What Am I Trying to Say?

Premise Statement: Heart of the Story

The premise statement can take many forms, but what it always is, is that spark at the core of a story that makes it alive and special. It stems from that initial burst of energy that you felt when you first came up with your idea – or it hit you out of nowhere (some ideas do that). Without that spark your story is hollow.

Forms it may take:

  • The Truth at the heart of the story:
    • “The World is Cruel”
    • “All men must die”
  • The Moral of the Story: “Listen to your mother when she tells you not to do something.” – Red Riding Hood
  • The Argument you’re exploring: In a world filled with monsters, do you have to become a monster yourself to survive?


Unlike essay argumentation, what you argue in your story does not have to reflect reality.
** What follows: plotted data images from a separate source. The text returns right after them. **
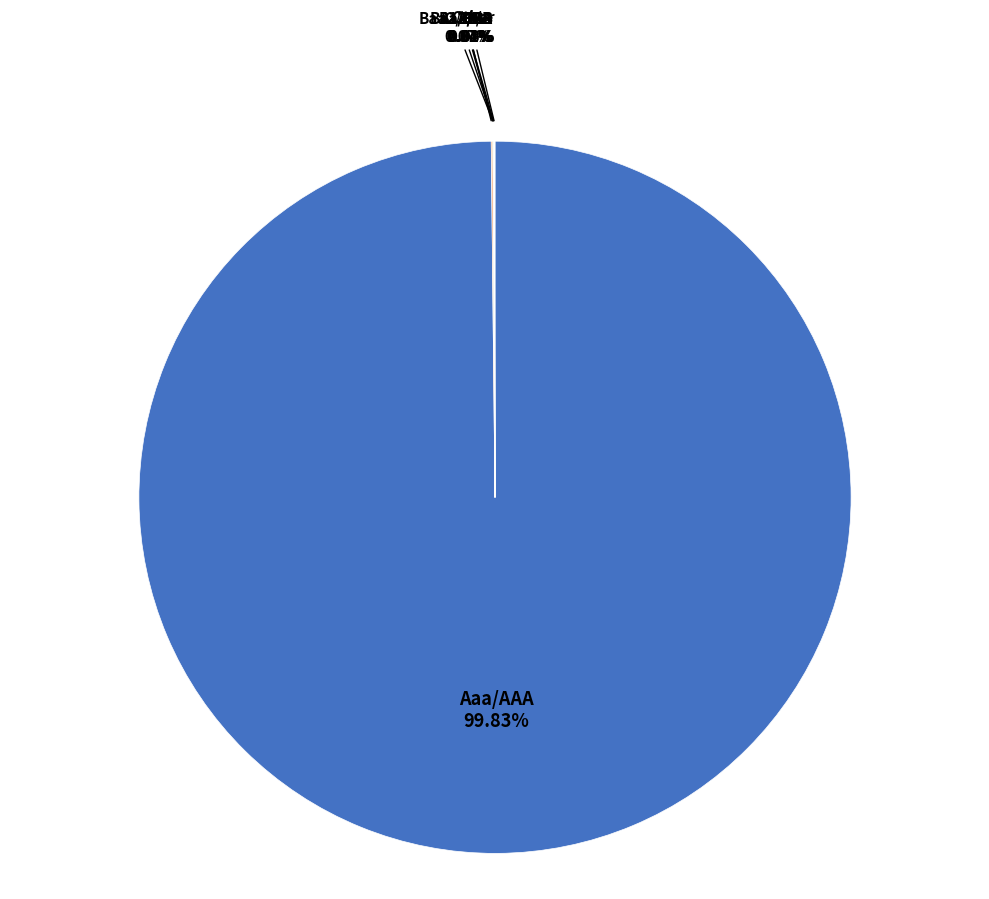

Is there a majority slice in this chart?

Yes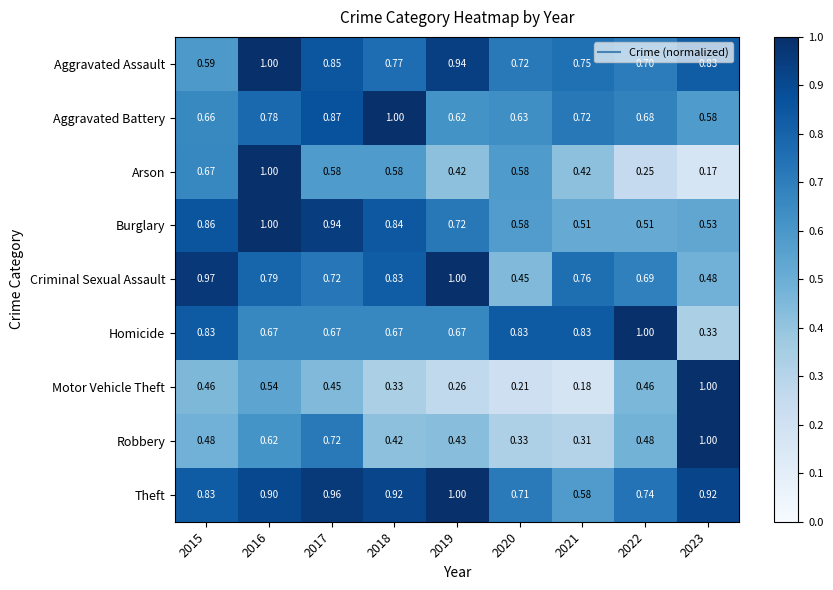

Which series has the largest range (max minus min)?

Arson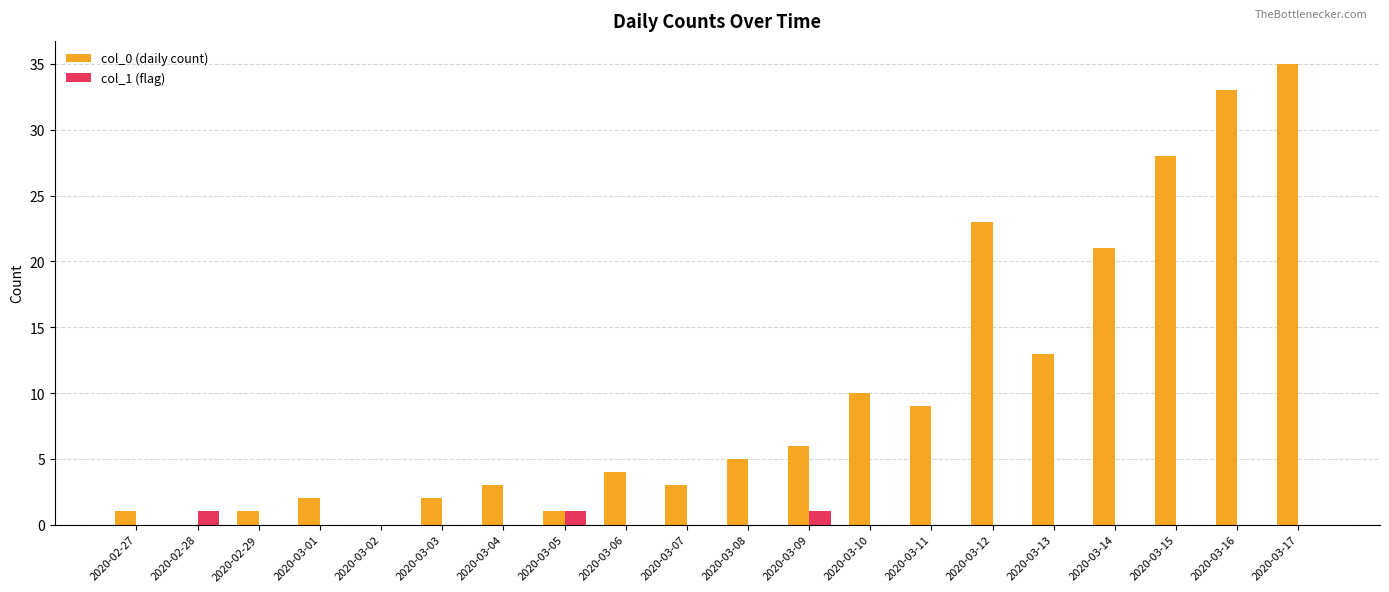

The value of col_0 (daily count) at 2020-03-13 is 13. True or false?

True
But it has to be true within the story world. Often the premise statement will originate with your own beliefs. If you believe the world is cruel, you will probably want to write a story that reflects that belief. And if your premise statement is “the world is cruel” then the world that you’re depicting has to show that. Important, notice the word “show” not “tell”. A character may complain about the world being cruel, but the reader wants to see some hard evidence – after all, maybe the character is just whiny. It also means that your premise statement has to be reflected in the kind of story you’re telling. In a cruel world, a character has to make cruel choices, etc.
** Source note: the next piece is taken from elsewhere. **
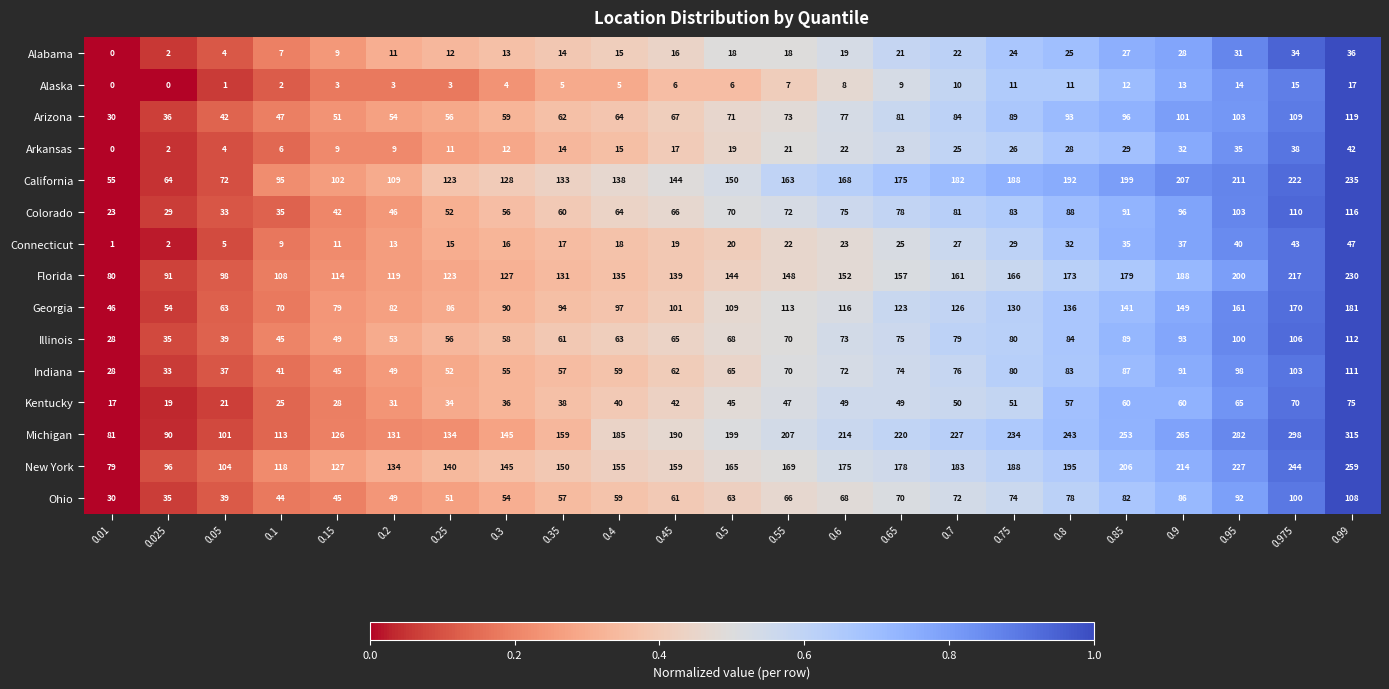

What is the difference between the maximum and minimum values in the California series?

180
But just hammering in that the world is cruel for 300+ pages is no fun, so you also want to explore the opposite of what you think is true. There should be kindness and selflessness questioning if that “truth” is really all there is to the world.
You can use the premise statement to shape your story’s plot, more specifically, it’s central conflict. So you want to argue that the world is cruel and to illustrate this you need a character who is most vulnerable to this kind of cruelness. Sure, it’s more fun to be the alpha predator, ideally suited to survive in such a world, but a reader’s heart (and frankly also our writer hearts) prefer the prey’s perspective. Especially if that prey, a.k.a your protagonist, doesn’t yet realize that that is what they are. So have a cruel setup of a world and a protagonist uniquely vulnerable to that world and conflict is just a formality. Now you hit the character with every manifestation of what would prove that this world is cruel and your story starts to have resonance.


When defining what your premise statement is, you want to be specific. “The world is cruel” isn’t very specific. So a more specific way to formulate the premise statement is to go like this:

Character + Conflict = Result
“In a cruel world, those unwilling to fight back and kill will not only die but also endanger everyone they care about.” – (Tokyo Ghoul)


We mentioned before that you should also explore the opposite of what your premise statement believes. This is where characters and their specific arcs come into play. An easy way to explore more than one truth, and also challenge that truth, is to have a character who learns the opposite lesson of what your protagonist learns for instance. Where every character has a personal premise statement. The best stories don’t just shove one truth down the reader’s throat but use their characters to show the pros and cons, the struggle that comes with that.

In Tokyo Ghoul the premise statement is that the world is cruel and if you want to stay alive sometimes you have to fight, even if that means hurting others. Kaneki’s premise statement is exactly that. Touka’s, however, is not. Touka is a Ghoul who already lives by the premise statement. So by contrast her journey has her realize that fighting only leads to pain and destruction and that her own actions contribute to that vicious circle. And through that contrast, and many more throughout the manga, the premise statement is actually more in line with: The world is cruel if you believe that it is and give in to it.

When you’re first starting out with an idea, it can be overwhelming or even counter-intuitive to formulate a premise statement. You’ve just met your characters and the story as such, after all, you don’t want to start hyper analyzing and constructing before you know who they are. But that’s the great thing with storytelling, isn’t it? We get to make up our own rules of how we go about it. I’ve found that when I try to be all smart about what the premise statement at the heart of my stories is, it is more limiting than helpful. Like trying to exactly define who you as a person are, takes away your freedom to change your mind about who you want to be. But at the same time, my process does involve getting very clear on what truth I want to explore at the heart of each story. As I said, it’s a spark, that initial feeling that comes with an idea. And I find that once I can put that into words, not by forcing it but by looking for it and then stating it as a premise statement, it helps me make decisions about what the story is.